• PROBLEM TO SOLVE: Set out as a numbered list the lines of the records, starting with the line that contains "Spawn (×1000)" and going on through the line that contains "Rank the categories", both included. Leave out blank lines and pictures.

• THE DATA:
□ □ □

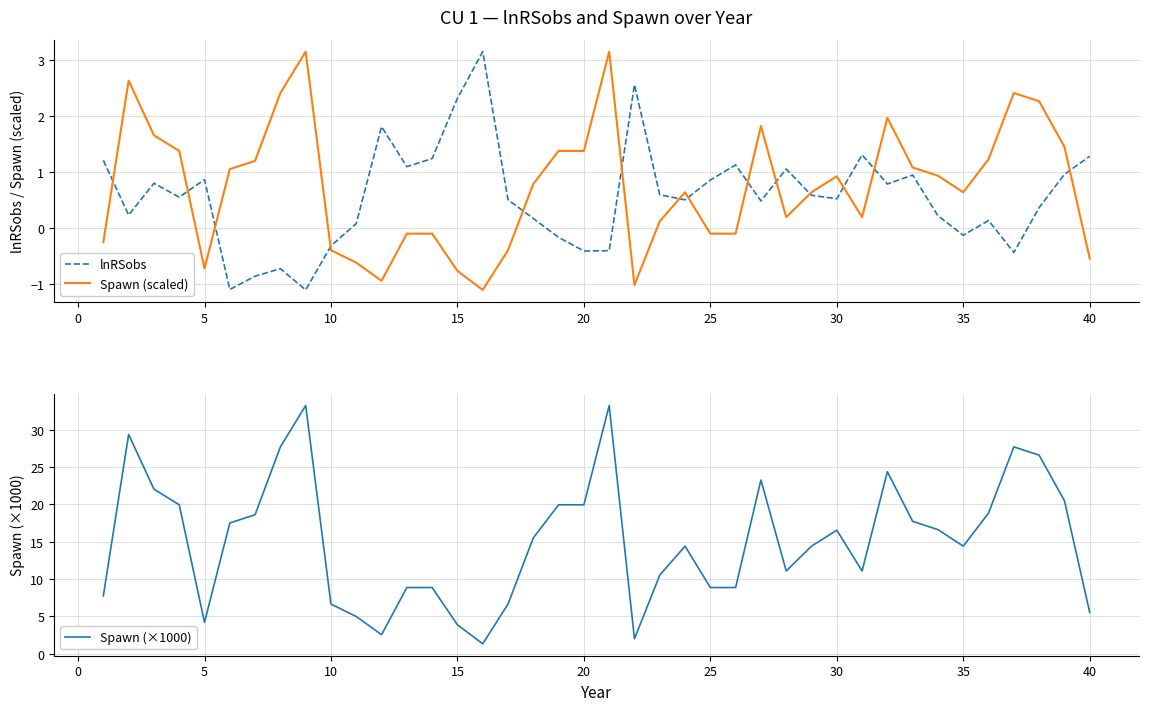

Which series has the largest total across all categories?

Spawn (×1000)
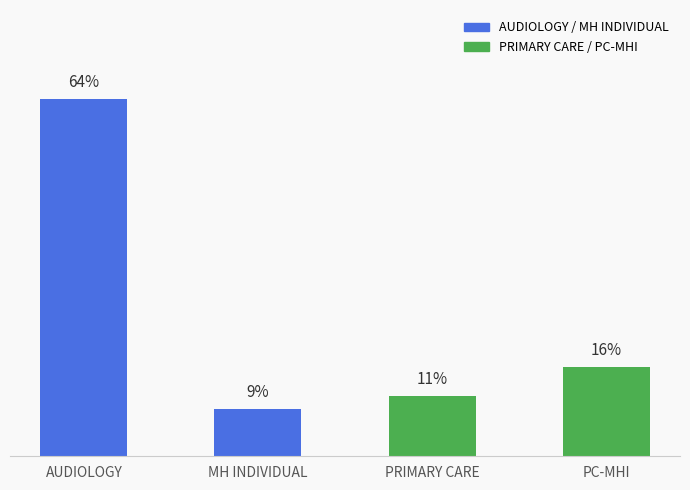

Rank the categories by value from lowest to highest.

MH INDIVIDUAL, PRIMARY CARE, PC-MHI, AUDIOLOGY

□ □ □

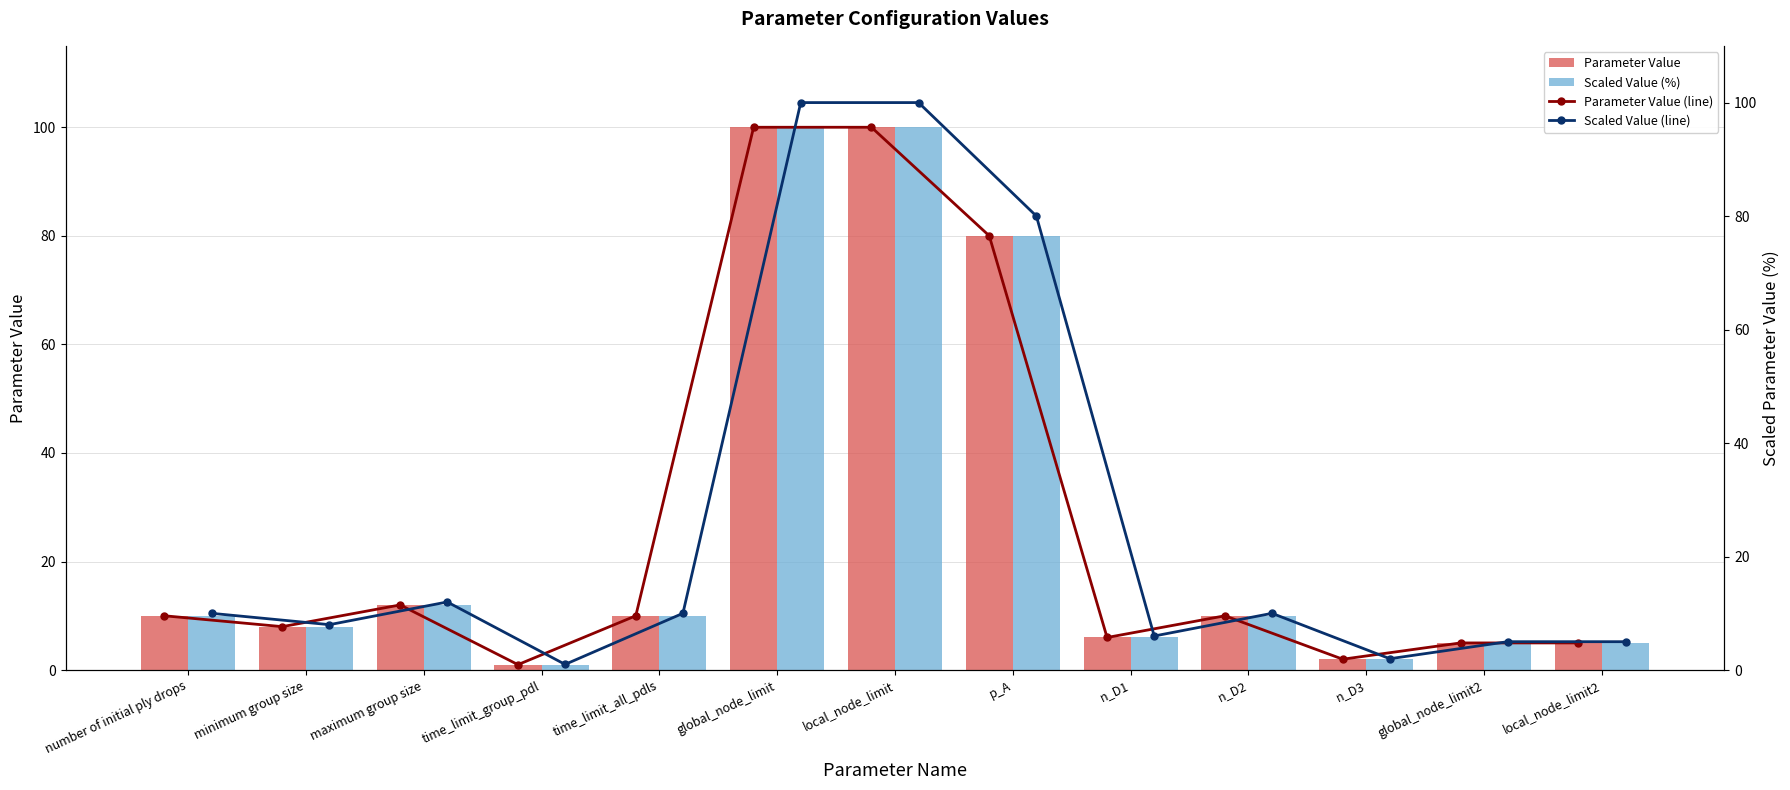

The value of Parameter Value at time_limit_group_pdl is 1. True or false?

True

□ □ □

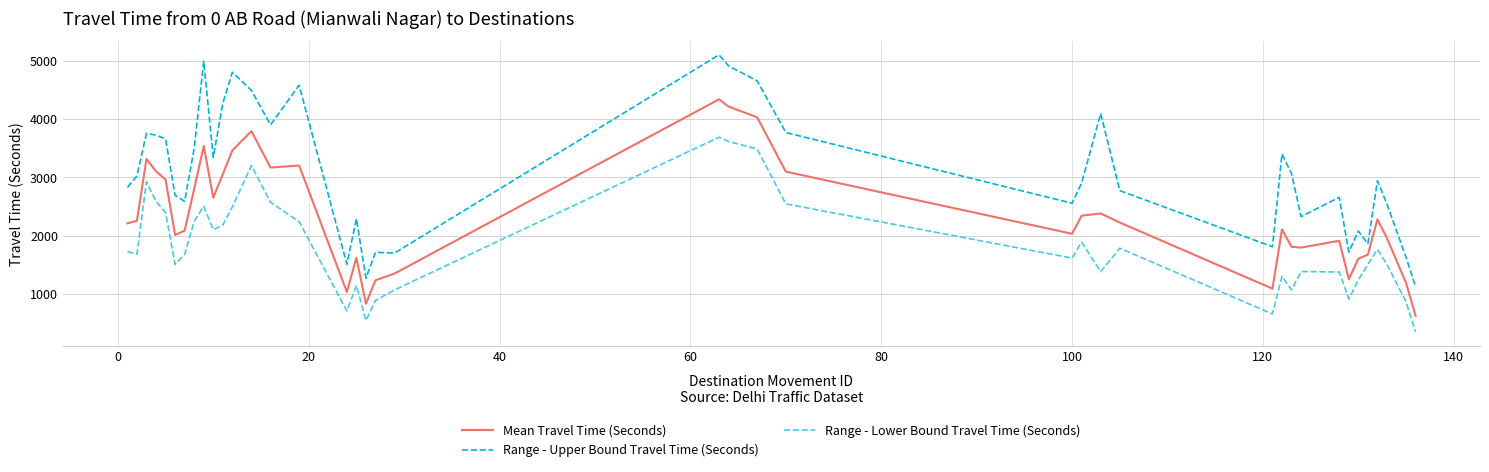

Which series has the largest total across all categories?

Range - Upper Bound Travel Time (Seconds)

□ □ □

• RESPONSE TO THIS EXERCISE:
1. Spawn (×1000)
2. Rank the categories by value from lowest to highest.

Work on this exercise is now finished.